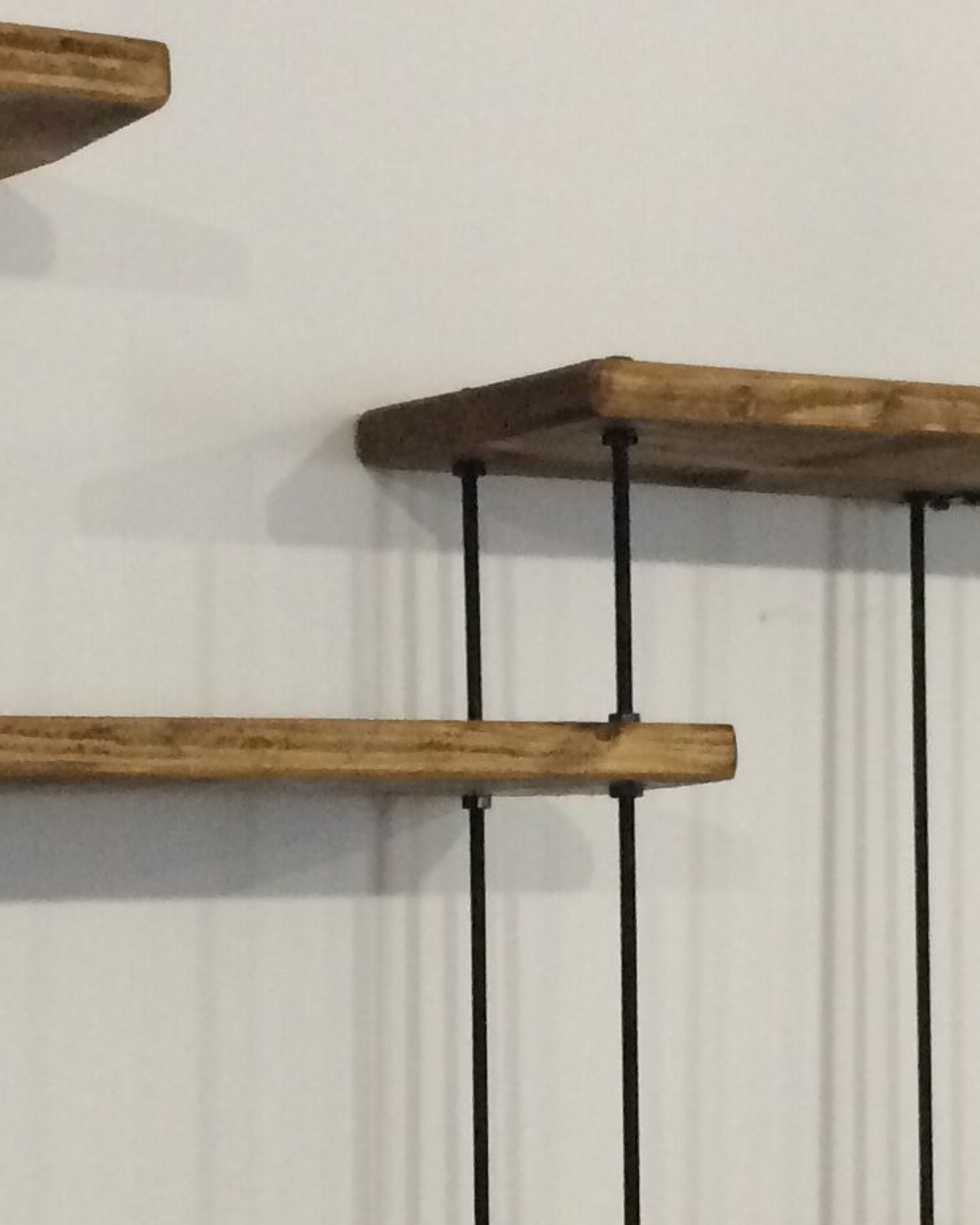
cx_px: 587
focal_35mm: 100
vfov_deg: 18.9
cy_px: 1038
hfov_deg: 15.4
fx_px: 3626
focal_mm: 4.15
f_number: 2.2
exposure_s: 1/33
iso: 250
########################################
TASK DESCRIPTION –
Exact copy, no pictures: please print every record above as written.

REPLY TO THE EXERCISE –
cx_px: 587
focal_35mm: 100
vfov_deg: 18.9
cy_px: 1038
hfov_deg: 15.4
fx_px: 3626
focal_mm: 4.15
f_number: 2.2
exposure_s: 1/33
iso: 250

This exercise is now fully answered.